### [ACTION ITEM]
Once the pictures are set aside, repeat all of the data below exactly.

-.-.-

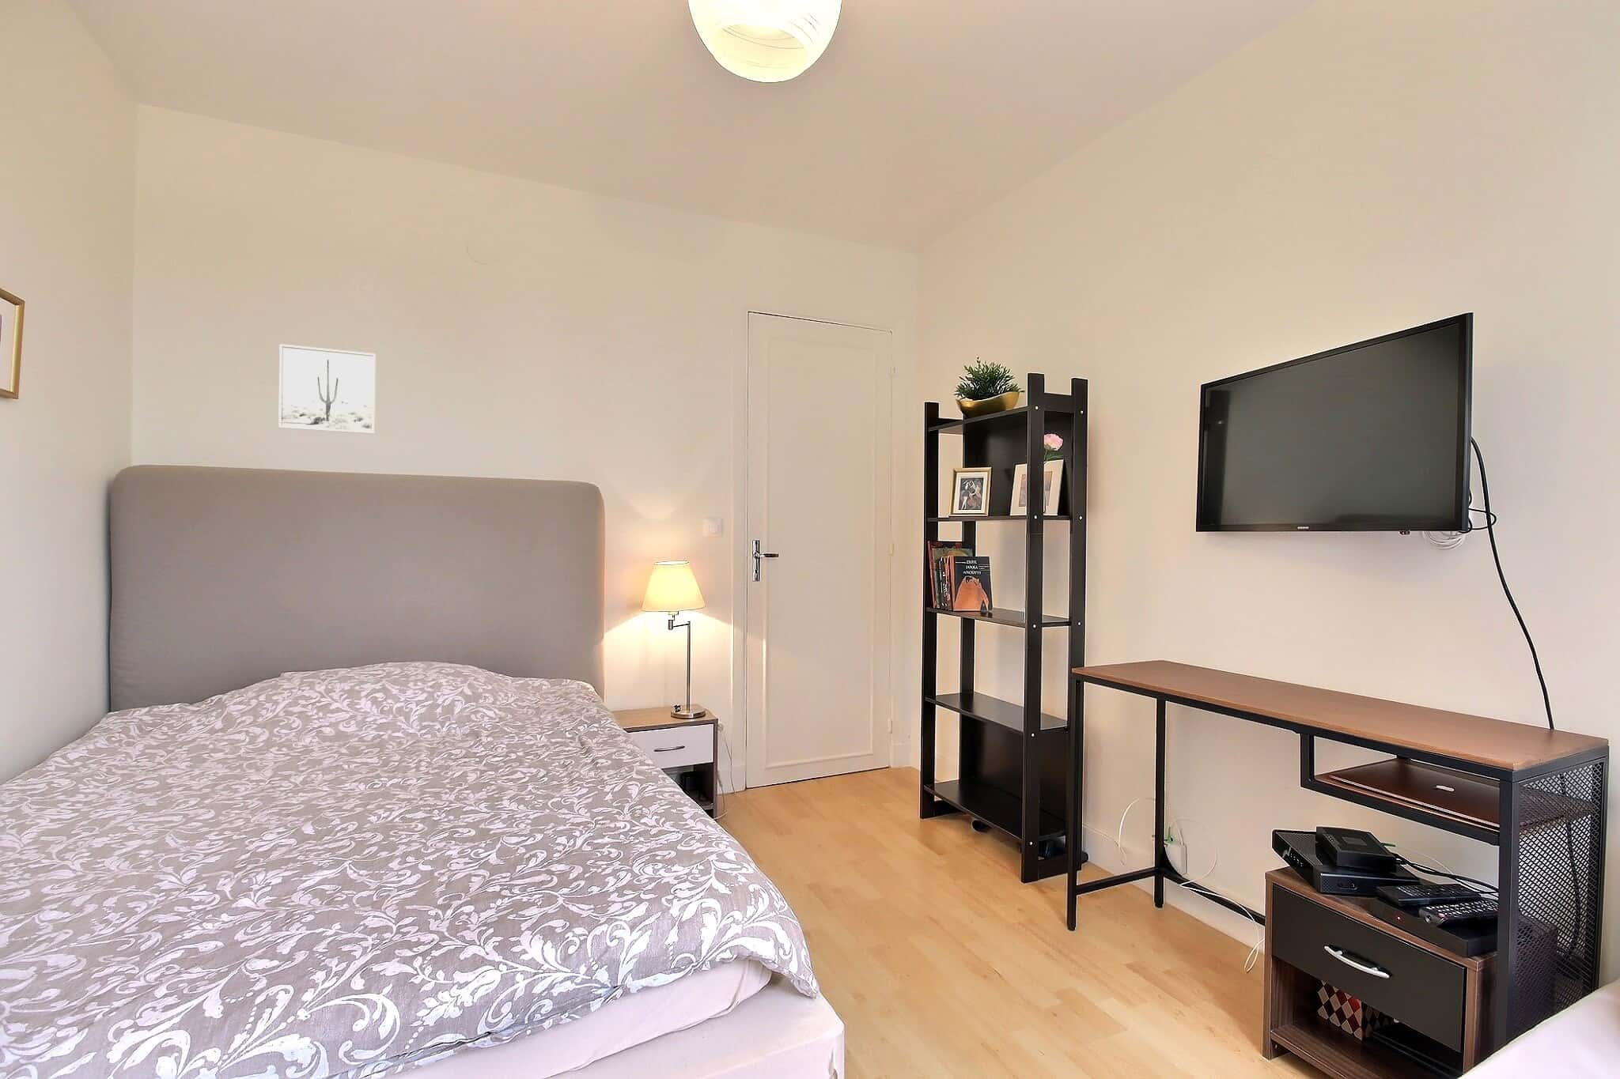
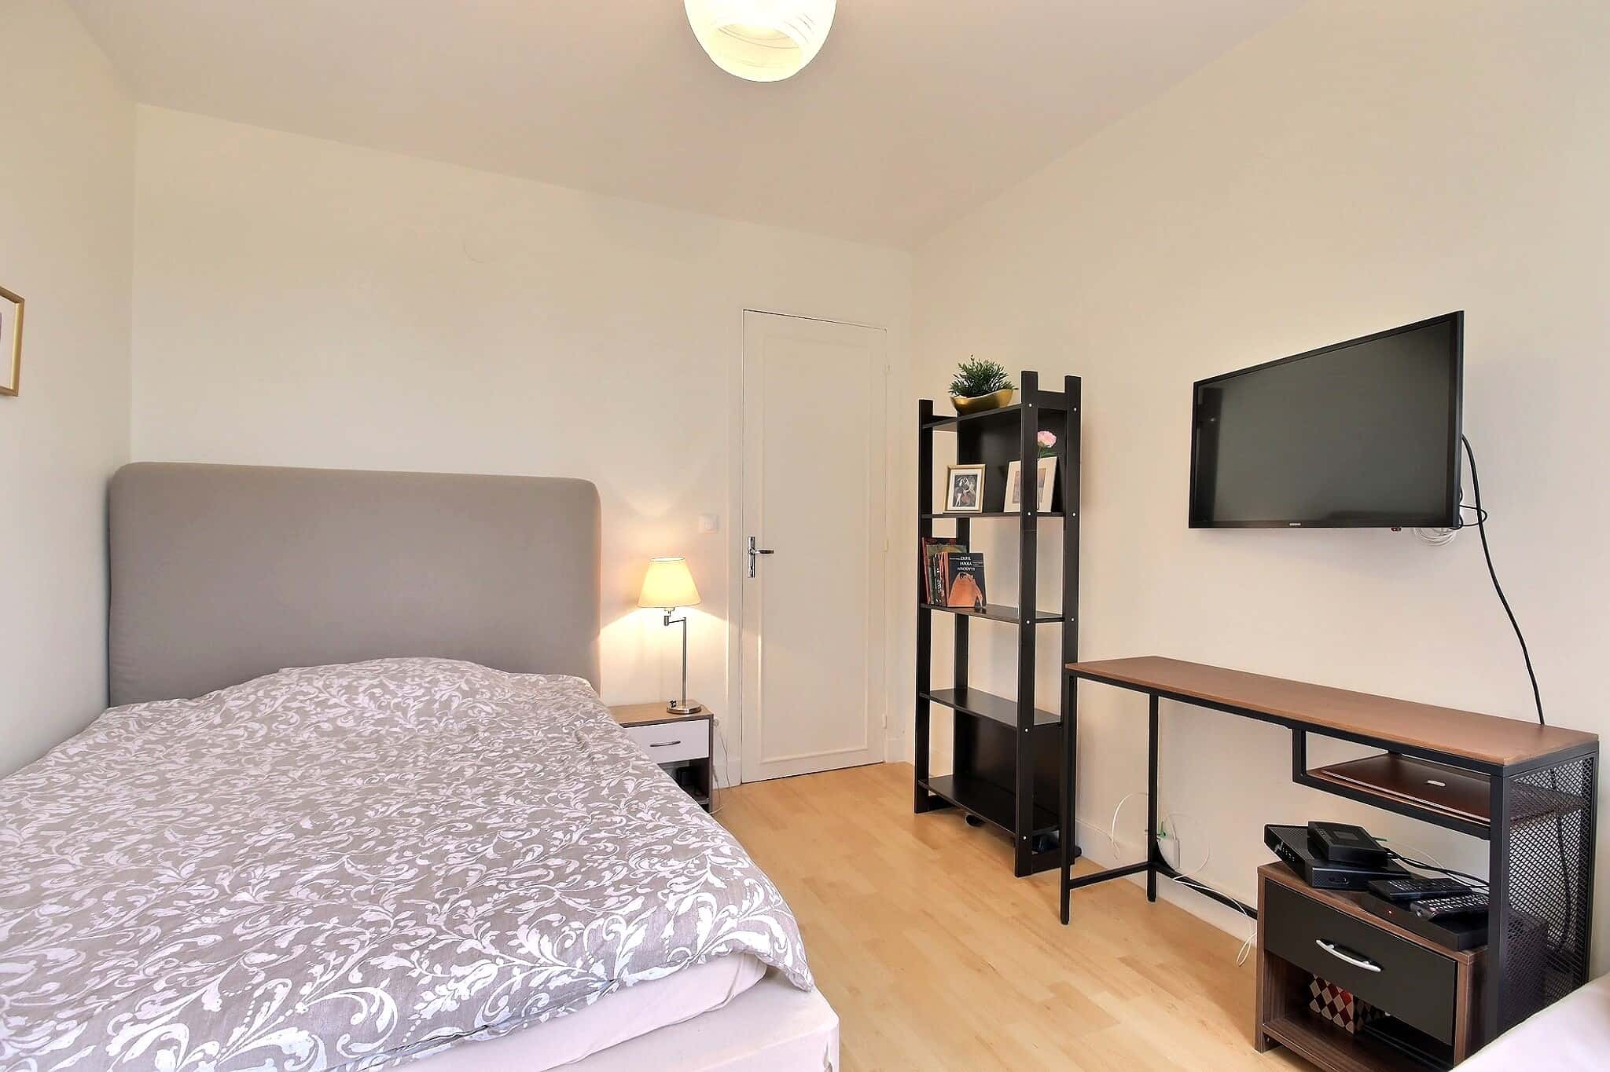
- wall art [278,343,377,435]
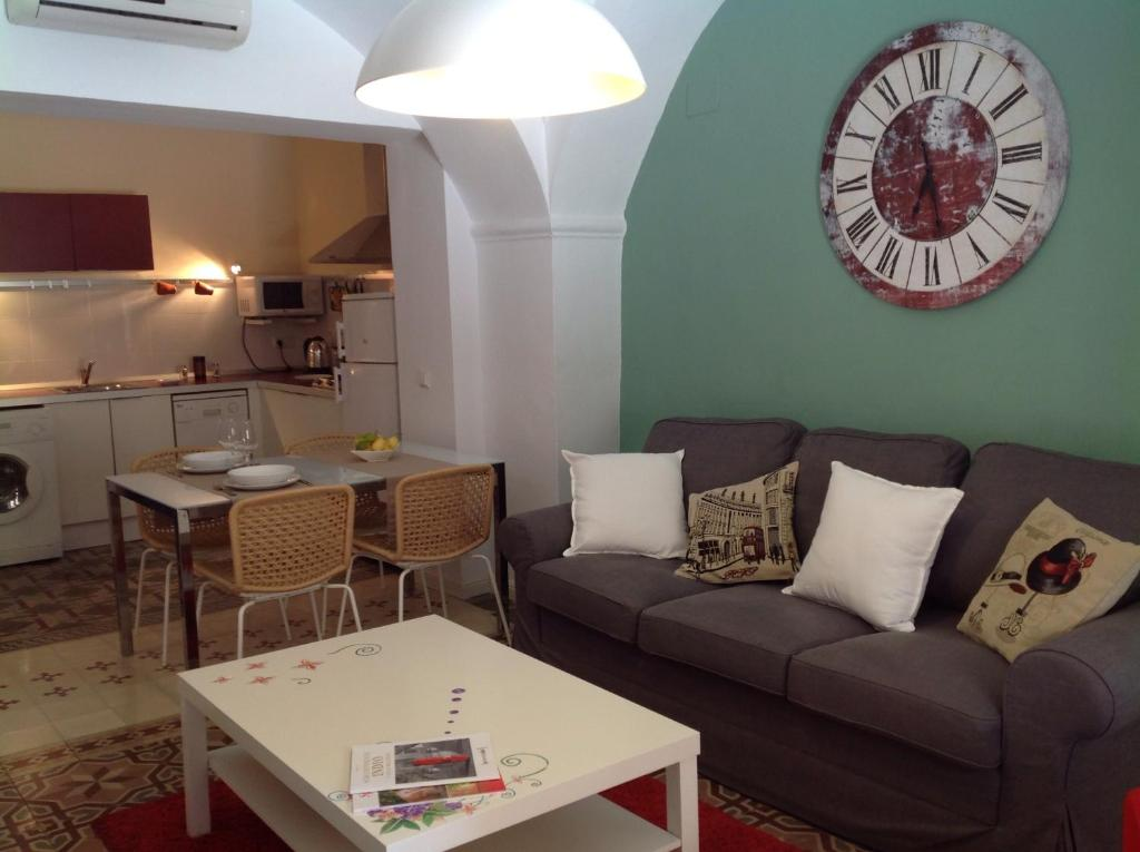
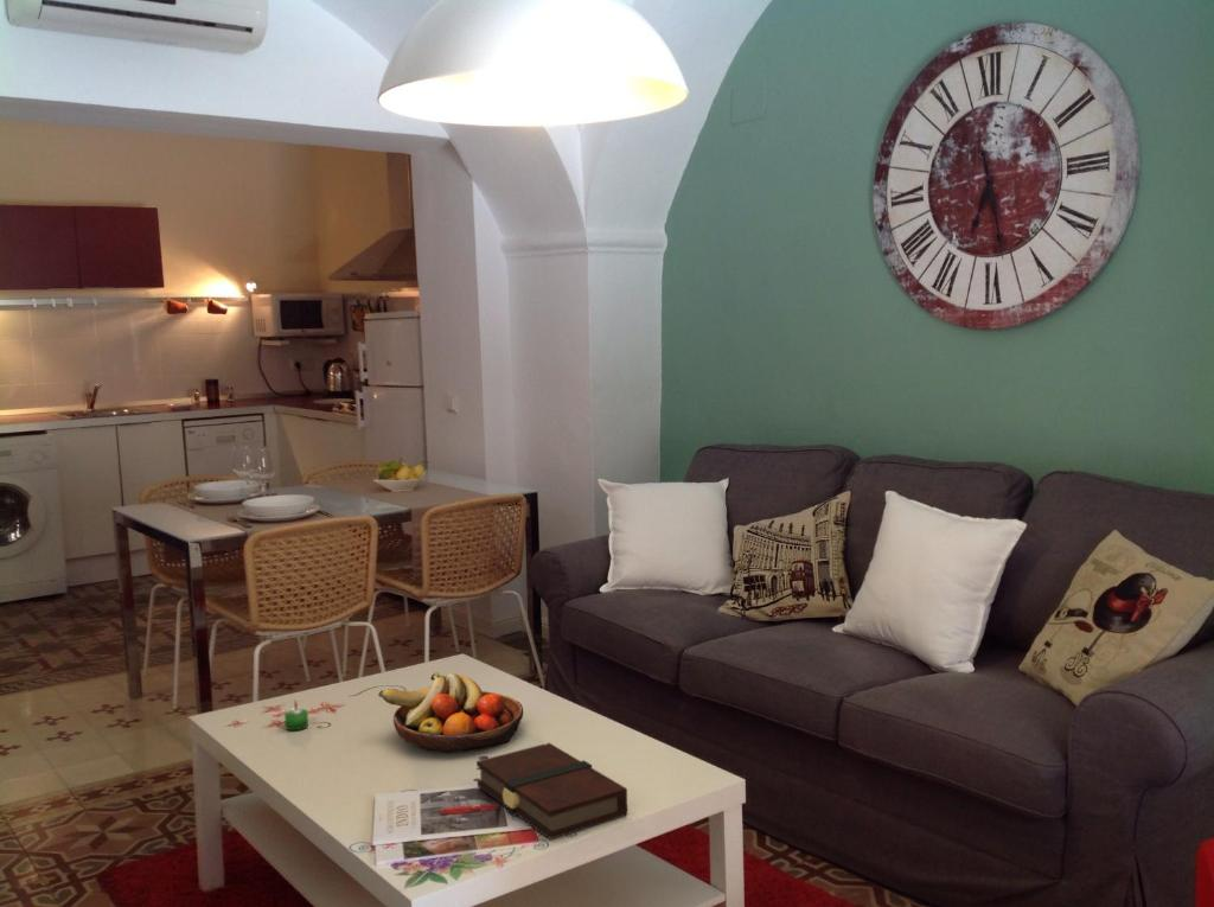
+ fruit bowl [379,672,524,754]
+ candle [270,698,321,732]
+ book [475,742,628,841]
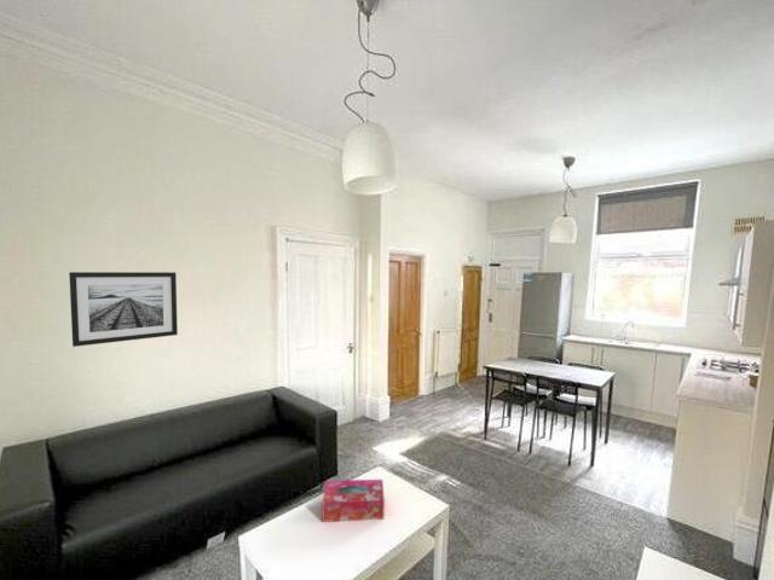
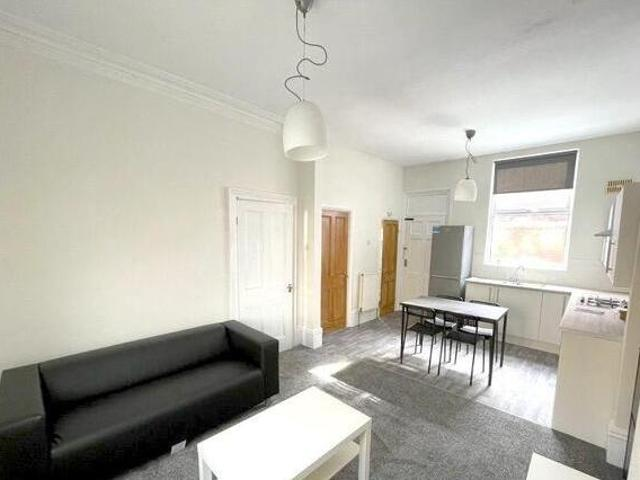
- tissue box [320,478,386,523]
- wall art [68,271,179,348]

-.-.-

### [EXERCISE RESPONSE]
- wall art [278,343,377,435]
+ fruit bowl [379,672,524,754]
+ candle [270,698,321,732]
+ book [475,742,628,841]
- tissue box [320,478,386,523]
- wall art [68,271,179,348]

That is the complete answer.